This work addresses the challenges of vulnerability alert overload, fragmented toolchains, and inefficient manual triage caused by the growing complexity of software systems by proposing a multi-agent framework for vulnerability management. The framework employs a decomposed agent architecture that tightly integrates large language models with security tools, incorporating a rule engine, a BERT-based CVSS prediction module, and specialized LLM agents to synthesize data from multiple vulnerability databases while supporting human-in-the-loop governance. Experimental results demonstrate that the approach reduces raw scan findings by 98%—for instance, from 3,983 to 82 high-priority items—and achieves 89.3% accuracy in predicting CVSS attributes, substantially improving the efficiency of vulnerability prioritization and significantly alleviating the burden on security analysts.

As software systems grow in scale and complexity, vulnerability management is increasingly strained by high alert volumes, fragmented toolchains, and manual triage processes. We introduce AgenticVM, a multi-agent framework that integrates large language models with security tools to automate vulnerability detection, assessment, prioritization, and reporting.

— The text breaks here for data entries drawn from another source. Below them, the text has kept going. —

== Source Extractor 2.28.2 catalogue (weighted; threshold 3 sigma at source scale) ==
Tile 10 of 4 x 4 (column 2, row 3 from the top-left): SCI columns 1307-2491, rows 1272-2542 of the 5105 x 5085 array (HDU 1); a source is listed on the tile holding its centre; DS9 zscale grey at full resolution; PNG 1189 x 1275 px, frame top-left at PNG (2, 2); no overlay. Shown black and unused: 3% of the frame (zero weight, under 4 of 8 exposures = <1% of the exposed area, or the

AgenticVM combines rule-based processing, a BERT-based CVSS prediction module, and specialised LLM-driven agents, leveraging data from sources such as the National Vulnerability Database and the European Union Vulnerability Database. Across multiple evaluation scenarios, AgenticVM reduces raw scanner outputs into compact, actionable queues, achieving up to 98% alert reduction (e.g., from 3,983 findings to 82 high-priority items), while predicting missing CVSS attributes with 89.3% accuracy. These results demonstrate improved prioritisation efficiency and reduced analyst workload without compromising risk visibility. Beyond performance, the framework provides practical design insights into agent decomposition, tool-LLM integration, and human-in-the-loop governance for real-world deployment.